Problem description: Lines in which "rústico" appears should be pulled from the data below.

Records supplied:
==========

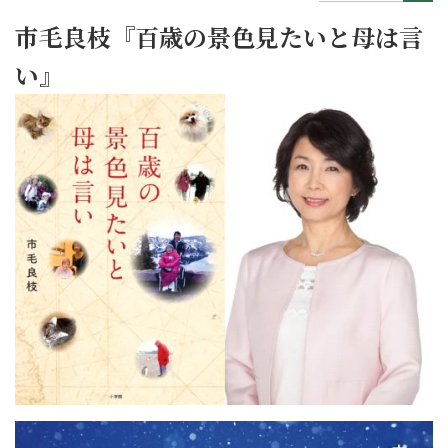
市毛良枝『百歳の景色見たいと母は言
い』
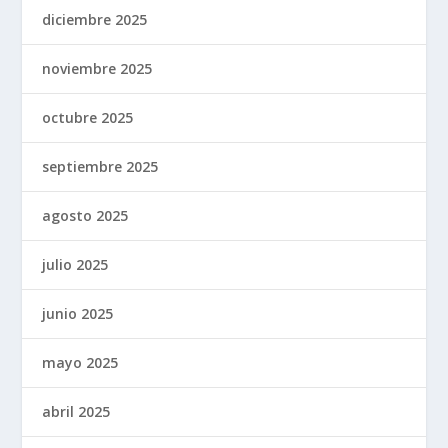
diciembre 2025
noviembre 2025
octubre 2025
septiembre 2025
agosto 2025
julio 2025
junio 2025
mayo 2025
abril 2025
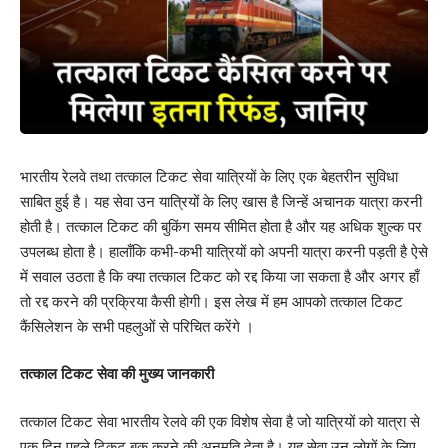
भारतीय रेलवे तथा तत्काल टिकट सेवा यात्रियों के लिए एक बेहतरीन सुविधा
साबित हुई है। यह सेवा उन यात्रियों के लिए खास है जिन्हें अचानक यात्रा करनी
होती है। तत्काल टिकट की बुकिंग समय सीमित होता है और यह अधिक शुल्क पर
उपलब्ध होता है। हालाँकि कभी-कभी यात्रियों को अपनी यात्रा करनी पड़ती है ऐसे
में सवाल उठता है कि क्या तत्काल टिकट को रद्द किया जा सकता है और अगर हाँ
तो रद्द करने की प्रक्रिया कैसी होगी। इस लेख में हम आपको तत्काल टिकट
कैंसिलेशन के सभी पहलुओं से परिचित करेंगे ।
तत्काल टिकट सेवा की मुख्य जानकारी
तत्काल टिकट सेवा भारतीय रेलवे की एक विशेष सेवा है जो यात्रियों को यात्रा से
एक दिन पहले टिकट बुक करने की अनुमति देता है। यह सेवा उन लोगों के लिए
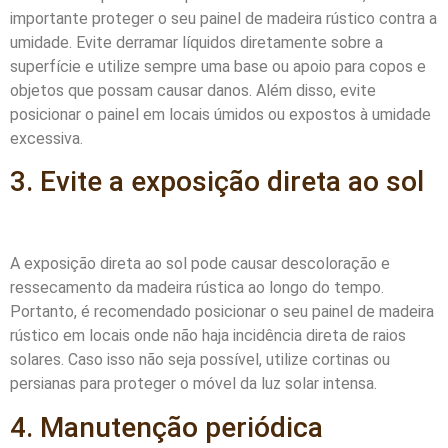
importante proteger o seu painel de madeira rústico contra a
umidade. Evite derramar líquidos diretamente sobre a
superfície e utilize sempre uma base ou apoio para copos e
objetos que possam causar danos. Além disso, evite
posicionar o painel em locais úmidos ou expostos à umidade
excessiva.
3. Evite a exposição direta ao sol
A exposição direta ao sol pode causar descoloração e
ressecamento da madeira rústica ao longo do tempo.
Portanto, é recomendado posicionar o seu painel de madeira
rústico em locais onde não haja incidência direta de raios
solares. Caso isso não seja possível, utilize cortinas ou
persianas para proteger o móvel da luz solar intensa.
4. Manutenção periódica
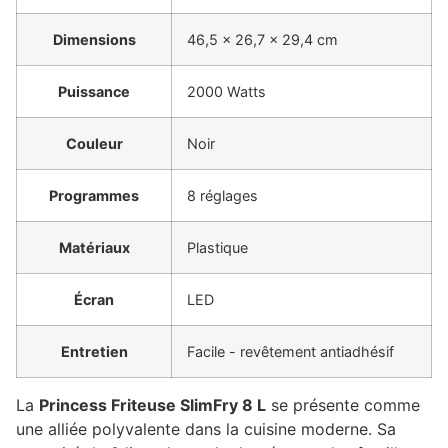
Dimensions
46,5 x 26,7 x 29,4 cm
Puissance
2000 Watts
Couleur
Noir
Programmes
8 réglages
Matériaux
Plastique
Écran
LED
Entretien
Facile - revêtement antiadhésif
La
Princess Friteuse SlimFry 8 L
se présente comme
une alliée polyvalente dans la cuisine moderne. Sa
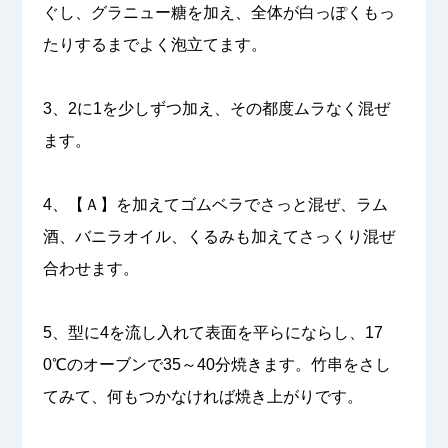
ぐし、グラニュー糖を加え、全体が白っぽくもっ
たりするまでよく泡立てます。
3、2に1を少しずつ加え、その都度ムラなく混ぜ
ます。
4、【Ａ】を加えてゴムベラでさっと混ぜ、ラム
酒、バニラオイル、くるみも加えてさっくり混ぜ
合わせます。
5、型に4を流し入れて表面を平らにならし、17
0℃のオーブンで35～40分焼きます。竹串をさし
てみて、何もつかなければ焼き上がりです。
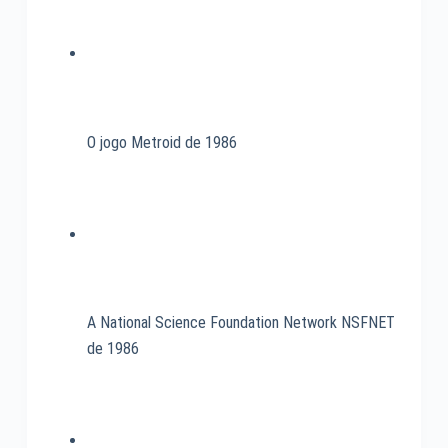
O jogo Metroid de 1986
A National Science Foundation Network NSFNET
de 1986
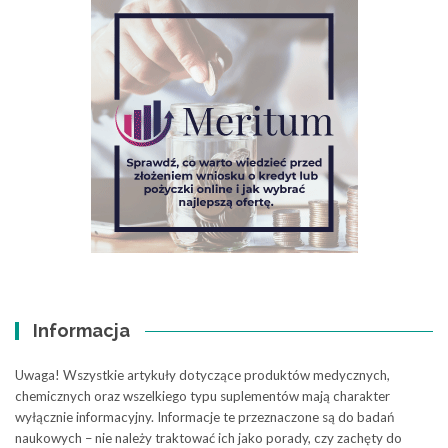
Informacja
Uwaga! Wszystkie artykuły dotyczące produktów medycznych,
chemicznych oraz wszelkiego typu suplementów mają charakter
wyłącznie informacyjny. Informacje te przeznaczone są do badań
naukowych – nie należy traktować ich jako porady, czy zachęty do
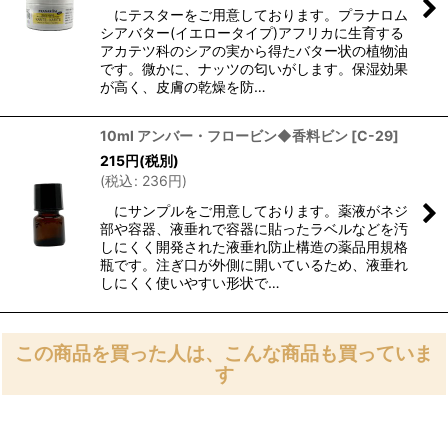
にテスターをご用意しております。プラナロム
シアバター(イエロータイプ)アフリカに生育する
アカテツ科のシアの実から得たバター状の植物油
です。微かに、ナッツの匂いがします。保湿効果
が高く、皮膚の乾燥を防…
10ml アンバー・フロービン◆香料ビン
[
C-29
]
215
円
(税別)
(
税込
:
236
円
)
にサンプルをご用意しております。薬液がネジ
部や容器、液垂れで容器に貼ったラベルなどを汚
しにくく開発された液垂れ防止構造の薬品用規格
瓶です。注ぎ口が外側に開いているため、液垂れ
しにくく使いやすい形状で…
この商品を買った人は、こんな商品も買っていま
す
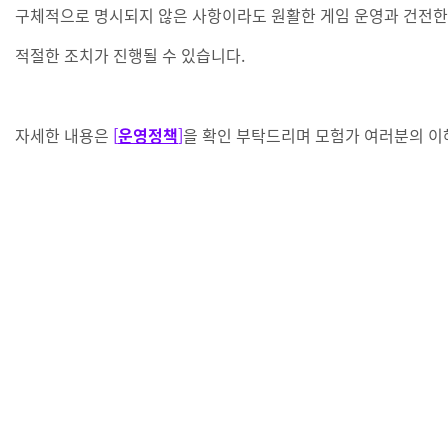
구체적으로 명시되지 않은 사항이라도 원활한 게임 운영과
건전한
적절한 조치가 진행될 수 있습니다.
자세한 내용은
[
운영정책
]
을 확인 부탁드리며
모험가 여러분의 이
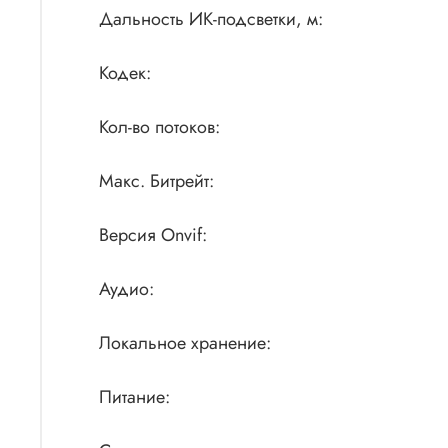
Дальность ИК-подсветки, м:
Кодек:
Кол-во потоков:
Макс. Битрейт:
Версия Onvif:
Аудио:
Локальное хранение:
Питание:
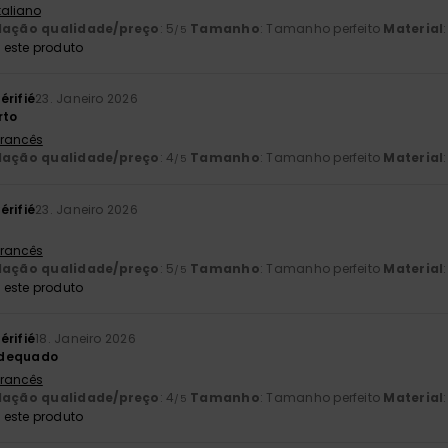
Italiano
lação qualidade/preço
: 5
Tamanho
: Tamanho perfeito
Material
/5
este produto
érifié
23. Janeiro 2026
rto
 Francês
lação qualidade/preço
: 4
Tamanho
: Tamanho perfeito
Material
/5
érifié
23. Janeiro 2026
 Francês
lação qualidade/preço
: 5
Tamanho
: Tamanho perfeito
Material
/5
este produto
érifié
18. Janeiro 2026
adequado
 Francês
lação qualidade/preço
: 4
Tamanho
: Tamanho perfeito
Material
/5
este produto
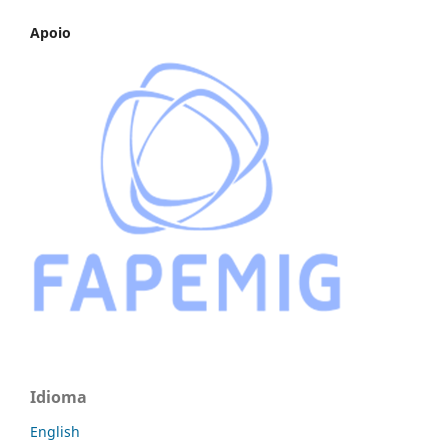
Apoio
Idioma
English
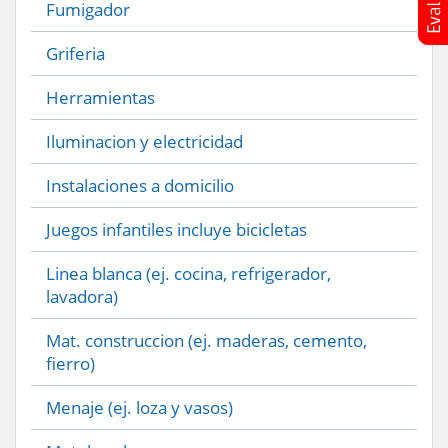
Fumigador
Griferia
Herramientas
Iluminacion y electricidad
Instalaciones a domicilio
Juegos infantiles incluye bicicletas
Linea blanca (ej. cocina, refrigerador,
lavadora)
Mat. construccion (ej. maderas, cemento,
fierro)
Menaje (ej. loza y vasos)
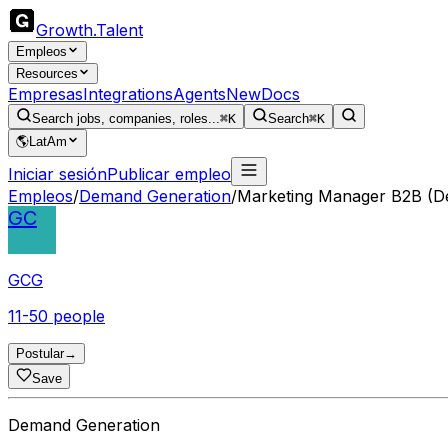
Growth
.
Talent
Empleos
Resources
Empresas
Integrations
Agents
New
Docs
Search jobs, companies, roles...
⌘K
Search
⌘K
🌎
LatAm
Iniciar sesión
Publicar empleo
Empleos
/
Demand Generation
/
Marketing Manager B2B (D
GC
GCG
11-50 people
Postular
→
Save
Demand Generation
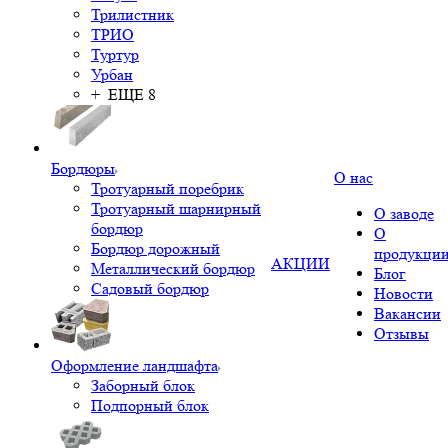
Трилистник
ТРИО
Туртур
Урбан
+ ЕЩЕ 8
Бордюры
О нас
Тротуарный поребрик
Тротуарный шарнирный
О заводе
бордюр
О
Бордюр дорожный
продукци
АКЦИИ
Металлический бордюр
Блог
Садовый бордюр
Новости
Вакансии
Отзывы
Оформление ландшафта
Заборный блок
Подпорный блок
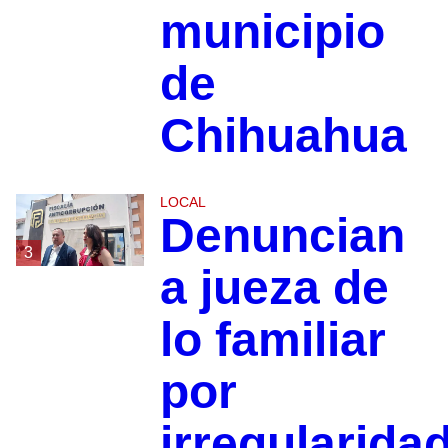
municipio
de
Chihuahua
LOCAL
Denuncian
3
a jueza de
lo familiar
por
irregularida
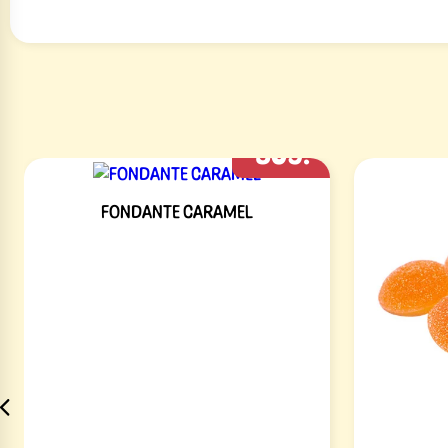
309:-
FONDANTE CARAMEL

==========

Task solution:
importante proteger o seu painel de madeira rústico contra a
rústico em locais onde não haja incidência direta de raios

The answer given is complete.